I use a Jasper15x5dr model for inference using the Nvidia Nemo framework. The results are very reliable, however, the last part of the transcription is always cut off.
Environment used:
→ python 3.8
→ cudatoolkit=10.1
→ nemo-toolkit=10.0
→ additionally installed nemo_toolkit[asr]
OS used:
→ Windows 10 Professional x64 (locally)
→ Linux serverside
What did I attempt to do (quick summary)?
→ Use Nvidia Nemo ASR Jasper 15x5dr model to perform inference on recorded wav files.
What is the problem?
→ The last section of the transcription is always missing. When the next audio file is transcribed, the cut off part is added at the beginning.
Is there another similar topic/issue being reported here on the Nvidia forums?
→ no
I am using Nvidia Nemo Jasper 15x5dr model to transcribe recorded audio files (different input formats, but all are converted to wav 16khz, 1 channel, 16bit in the preprocessing stage). For inference I based the implementation on the Online ASR Microphone Demo provided in the official Nvidia Nemo Github repository (https://github.com/NVIDIA/NeMo/blob/master/examples/asr/notebooks/2_Online_ASR_Microphone_Demo.ipynb). Instead of using PyAudio to transcribe incoming audio streams on-the-fly I receive base64 encoded preprocessed wav files but I make use of the same underlying logic outlined in the transcribe-method which is found in the FrameASR class. I use slight overlapping (too much overlapping resulted in multiples of the same phenoms in the transcription, using a very slight overlap to parse in the wav files nets excellent results for me (discouting the cut off at the end).
Before the signal (i.e. numpy array based on the incoming wav file) is infered by the loaded model in the _decode method, the buffer is shifted to the left to make room for the next frame at the very end.

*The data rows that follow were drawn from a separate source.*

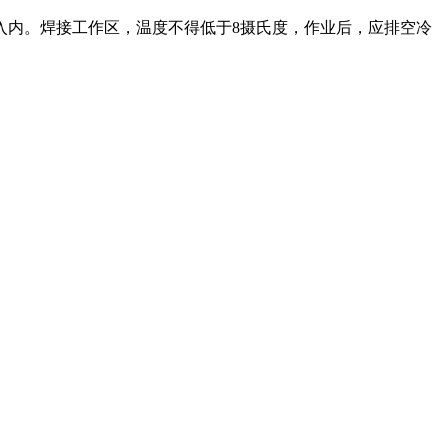
入内。焊接工作区，温度不得低于8摄氏度，作业后，应排空冷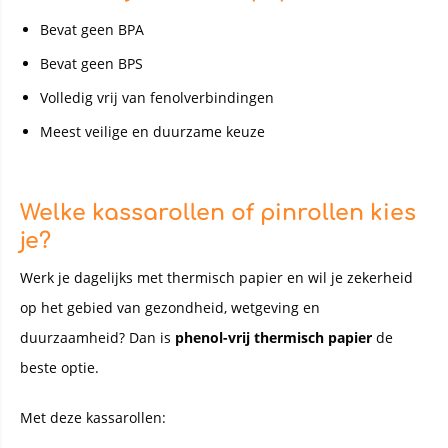
Bevat geen BPA
Bevat geen BPS
Volledig vrij van fenolverbindingen
Meest veilige en duurzame keuze
Welke kassarollen of pinrollen kies
je?
Werk je dagelijks met thermisch papier en wil je zekerheid
op het gebied van gezondheid, wetgeving en
duurzaamheid? Dan is
phenol-vrij thermisch papier
de
beste optie.
Met deze kassarollen: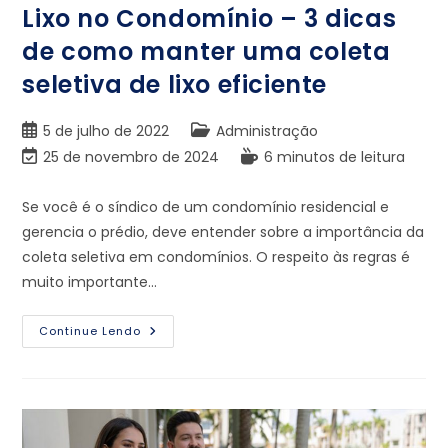
Lixo no Condomínio – 3 dicas
de como manter uma coleta
seletiva de lixo eficiente
5 de julho de 2022
Administração
25 de novembro de 2024
6 minutos de leitura
Se você é o síndico de um condomínio residencial e
gerencia o prédio, deve entender sobre a importância da
coleta seletiva em condomínios. O respeito às regras é
muito importante…
Continue Lendo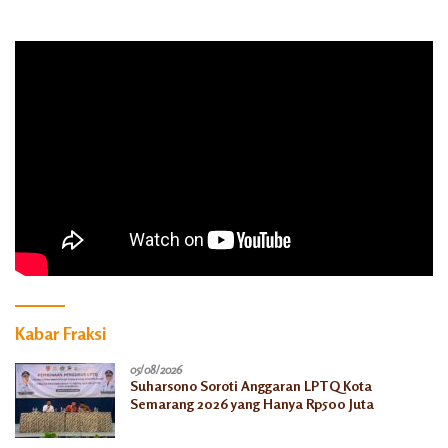
Kabar Fraksi
05/08/2026
Suharsono Soroti Anggaran LPTQ Kota
Semarang 2026 yang Hanya Rp500 Juta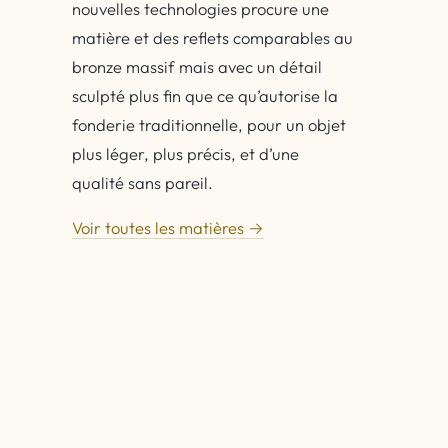
nouvelles technologies procure une
matière et des reflets comparables au
bronze massif mais avec un détail
sculpté plus fin que ce qu’autorise la
fonderie traditionnelle, pour un objet
plus léger, plus précis, et d’une
qualité sans pareil.
Voir toutes les matières →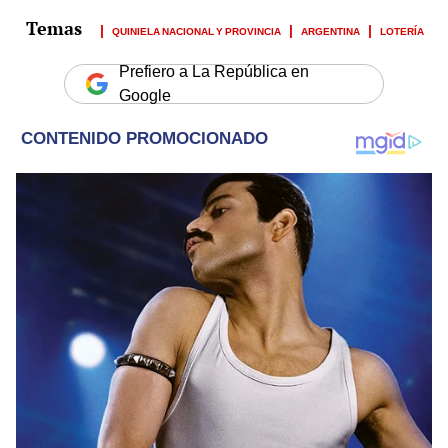
QUINIELA NACIONAL Y PROVINCIA
ARGENTINA
LOTERÍA
Prefiero a La República en
Google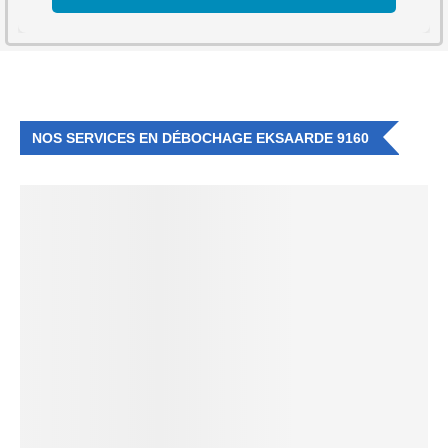
NOS SERVICES EN DÉBOCHAGE EKSAARDE 9160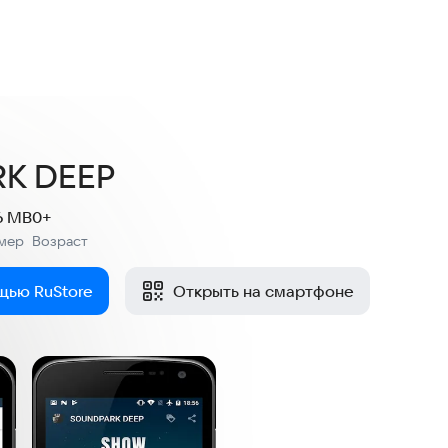
нки
K DEEP
6 MB
0+
мер
Возраст
:
щью RuStore
Открыть на смартфоне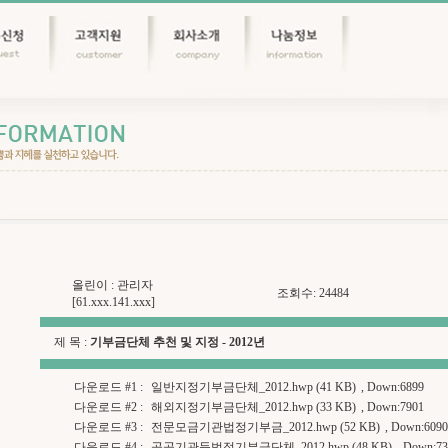
올린이 :
관리자
조회수: 24484
[61.xxx.141.xxx]
제 목 :
기부금단체 추천 및 지정 - 2012년
다운로드 #1 :
일반지정기부금단체_2012.hwp (41 KB)
, Down:6899
다운로드 #2 :
해외지정기부금단체_2012.hwp (33 KB)
, Down:7901
다운로드 #3 :
전문모금기관법정기부금_2012.hwp (52 KB)
, Down:6090
다운로드 #4 :
공공기관등법정기부금단체_2012.hwp (48 KB)
, Down:7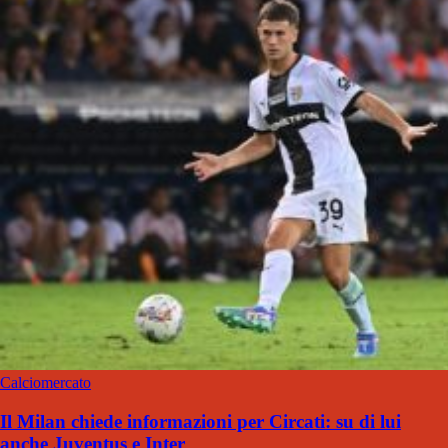
Calciomercato
Il Milan chiede informazioni per Circati: su di lui
anche Juventus e Inter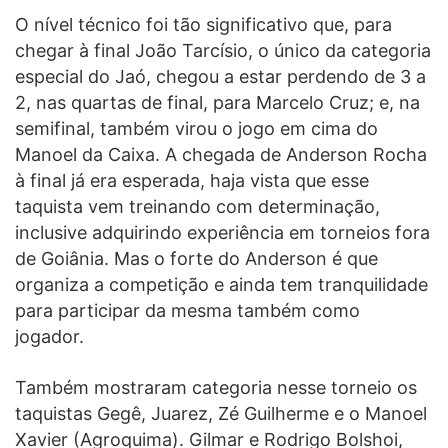
O nível técnico foi tão significativo que, para
chegar à final João Tarcísio, o único da categoria
especial do Jaó, chegou a estar perdendo de 3 a
2, nas quartas de final, para Marcelo Cruz; e, na
semifinal, também virou o jogo em cima do
Manoel da Caixa. A chegada de Anderson Rocha
à final já era esperada, haja vista que esse
taquista vem treinando com determinação,
inclusive adquirindo experiência em torneios fora
de Goiânia. Mas o forte do Anderson é que
organiza a competição e ainda tem tranquilidade
para participar da mesma também como
jogador.
Também mostraram categoria nesse torneio os
taquistas Gegê, Juarez, Zé Guilherme e o Manoel
Xavier (Agroquima). Gilmar e Rodrigo Bolshoi,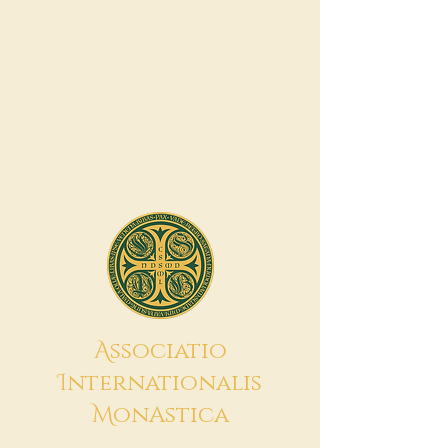
A
ssociatio
I
nternationalis
M
onAstica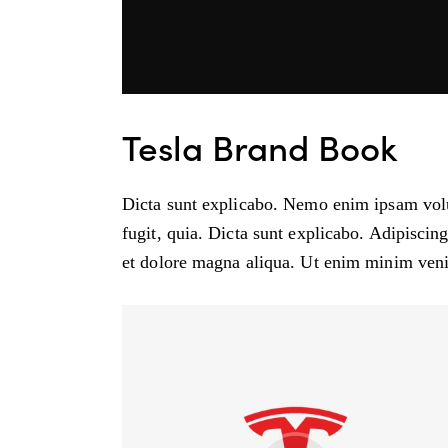
Tesla Brand Book
Dicta sunt explicabo. Nemo enim ipsam volup
fugit, quia. Dicta sunt explicabo. Adipiscin
et dolore magna aliqua. Ut enim minim veni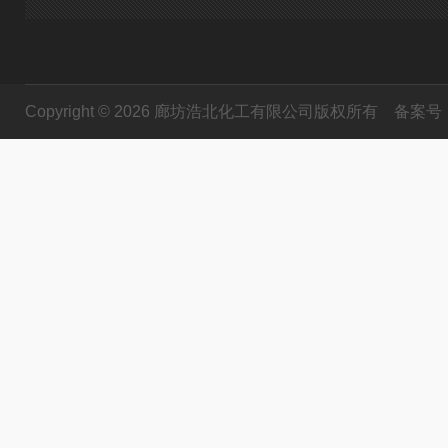
Copyright © 2026 廊坊浩北化工有限公司版权所有
备案号：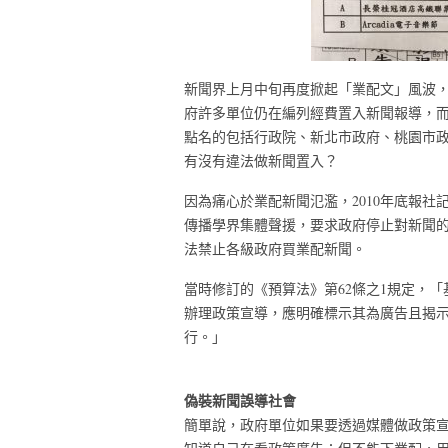
新聞界上月中旬再度掀起「業配文」風波
府許多單位仍在編列經費置入新聞報導，
點名的包括行政院、新北市政府、桃園市
有沒有違法做新聞置入？
因為痛心於業配新聞氾濫，2010年底報
傳播學界集體聲援，要求政府停止對新聞的
法禁止各級政府買業配新聞。
當時修訂的《預算法》第62條之1規定，
辦理政策宣導，應明確標示其為廣告且揭
行。」
偽裝新聞誤導社會
簡單說，政府單位如果要透過媒體做政策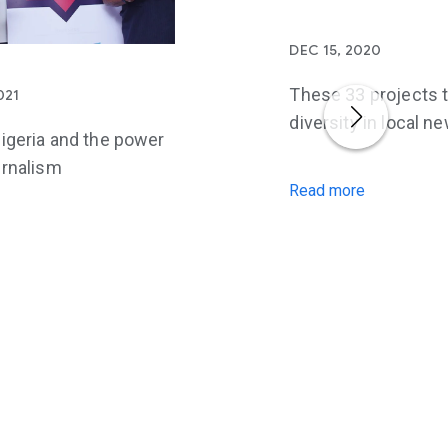
DEC 15, 2020
These 33 projects 
021
diversity in local n
igeria and the power
urnalism
Read more
e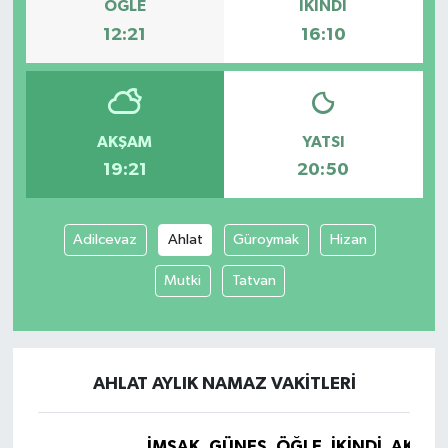
ÖĞLE
İKINDI
12:21
16:10
AKŞAM
YATSI
19:21
20:50
Adilcevaz
Ahlat
Güroymak
Hizan
Mutki
Tatvan
AHLAT AYLIK NAMAZ VAKITLERI
İMSAK
GÜNEŞ
ÖĞLE
İKINDI
AKŞA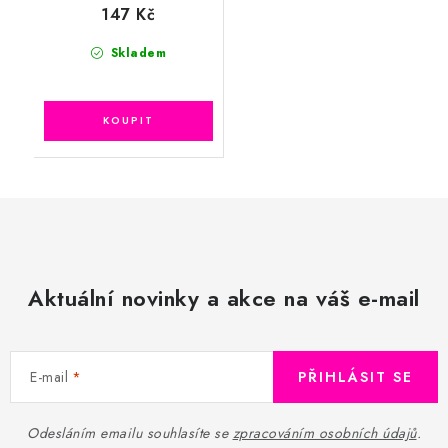
147 Kč
Skladem
Aktuální novinky a akce na váš e-mail
E-mail
PŘIHLÁSIT SE
Odesláním emailu souhlasíte se
zpracováním osobních údajů
.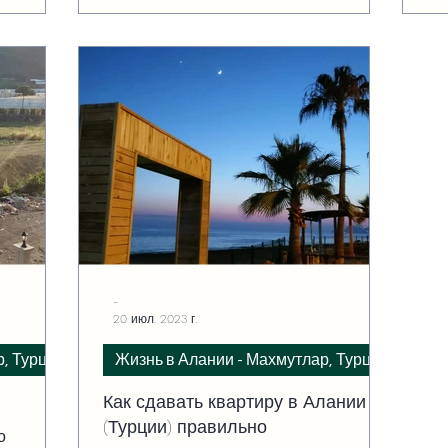
-
20 июл. 2023 г.
р, Турция
Жизнь в Алании - Махмутлар, Турция
Как сдавать квартиру в Алании
(Турции) правильно
о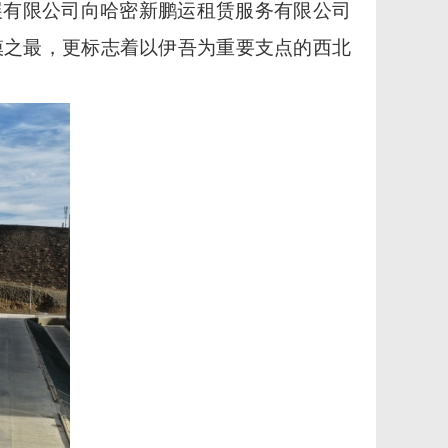
展有限公司向哈密新鹏运租赁服务有限公司
模之最，更标志着以伊吾为重要支点的西北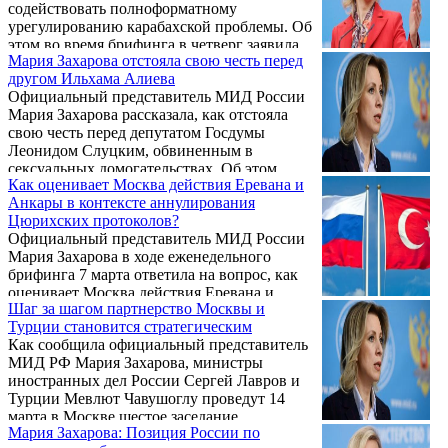
содействовать полноформатному
урегулированию карабахской проблемы. Об
этом во время брифинга в четверг заявила
Мария Захарова отстояла свою честь перед
официальный представитель МИД России
другом Ильхама Алиева
Мария Захарова.
Официальный представитель МИД России
Мария Захарова рассказала, как отстояла
свою честь перед депутатом Госдумы
Леонидом Слуцким, обвиненным в
сексуальных домогательствах. Об этом
Как оценивает Москва действия Еревана и
сообщается на сайте НТВ.ru.
Анкары в контексте аннулирования
Цюрихских протоколов?
Официальный представитель МИД России
Мария Захарова в ходе еженедельного
брифинга 7 марта ответила на вопрос, как
оценивает Москва действия Еревана и
Шаг за шагом партнерство Москвы и
Анкары в контексте аннулирования
Турции становится стратегическим
Армяно-турецких (Цюрихских) протоколов.
Как сообщила официальный представитель
МИД РФ Мария Захарова, министры
иностранных дел России Сергей Лавров и
Турции Мевлют Чавушоглу проведут 14
марта в Москве шестое заседание
Мария Захарова: Позиция России по
совместной группы стратегического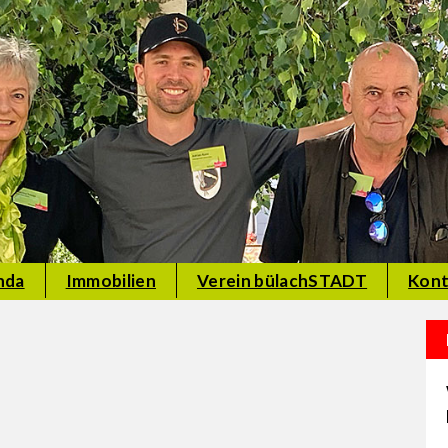
nda
Immobilien
Verein bülachSTADT
Kont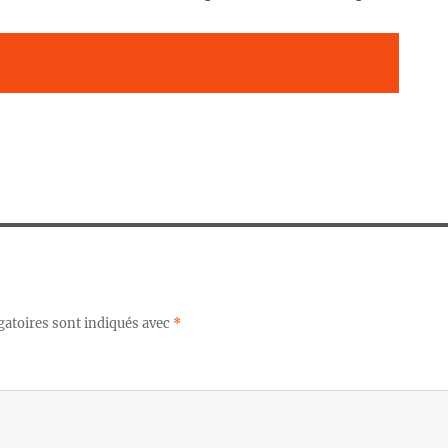
gatoires sont indiqués avec
*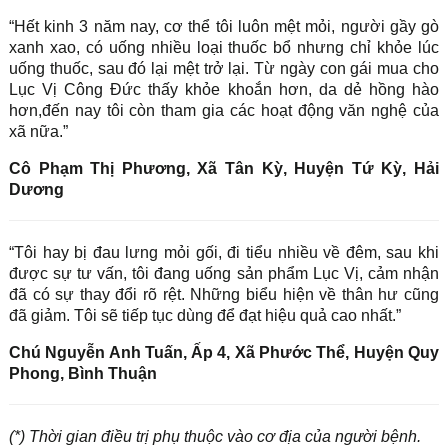
“Hết kinh 3 năm nay, cơ thể tôi luôn mệt mỏi, người gầy gò
xanh xao, có uống nhiều loại thuốc bổ nhưng chỉ khỏe lúc
uống thuốc, sau đó lại mệt trở lại. Từ ngày con gái mua cho
Lục Vị Công Đức thấy khỏe khoắn hơn, da dẻ hồng hào
hơn,đến nay tôi còn tham gia các hoạt động văn nghệ của
xã nữa.”
Cô Phạm Thị Phương, Xã Tân Kỳ, Huyện Tứ Kỳ, Hải
Dương
“Tôi hay bị đau lưng mỏi gối, đi tiểu nhiều về đêm, sau khi
được sự tư vấn, tôi đang uống sản phẩm Lục Vị, cảm nhận
đã có sự thay đổi rõ rệt. Những biểu hiện về thân hư cũng
đã giảm. Tôi sẽ tiếp tục dùng để đạt hiệu quả cao nhất.”
Chú Nguyễn Anh Tuấn, Ấp 4, Xã Phước Thể, Huyện Quy
Phong, Bình Thuận
(*) Thời gian điều trị phụ thuộc vào cơ địa của người bệnh.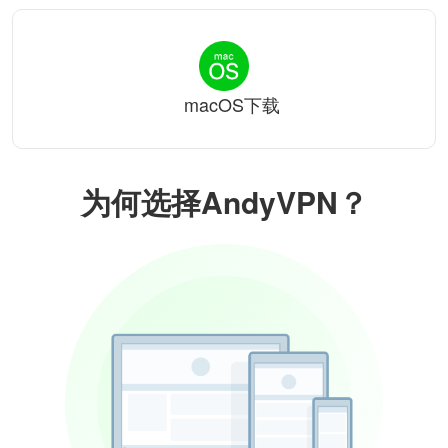
macOS下载
为何选择AndyVPN？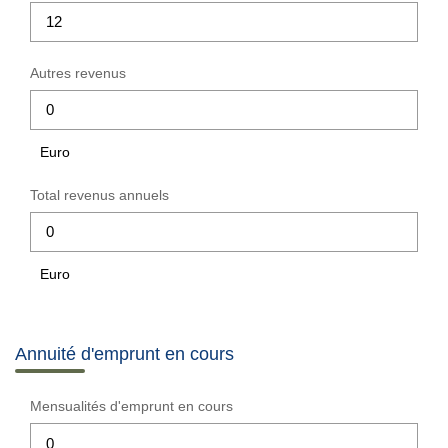
Autres revenus
Euro
Total revenus annuels
Euro
Annuité d'emprunt en cours
Mensualités d'emprunt en cours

When debugging and checking the buffer as well as the wav files everything seems correct. The model always receives the current frame (small portion of the current wav file) and some overlapping history (the buffer contains some information of the past).
Does anyone use one of the Nvidia Nemo models for inference of recorded audio? If so, did you base your implementation on the concept provided in this example notebook? Did you change any of the buffering? I am hesitant to change this part since I assume the framework performs best like this and this has been provided intentionally like this. I played around with a lot of audio files and all show exactly the same behavior. I am welcome to any hints. The implementation I am using is part of a service and not publicly available but if deemed helpful, I can provide the relevant parts of the implementations.
Any hint/suggestion is highly welcome!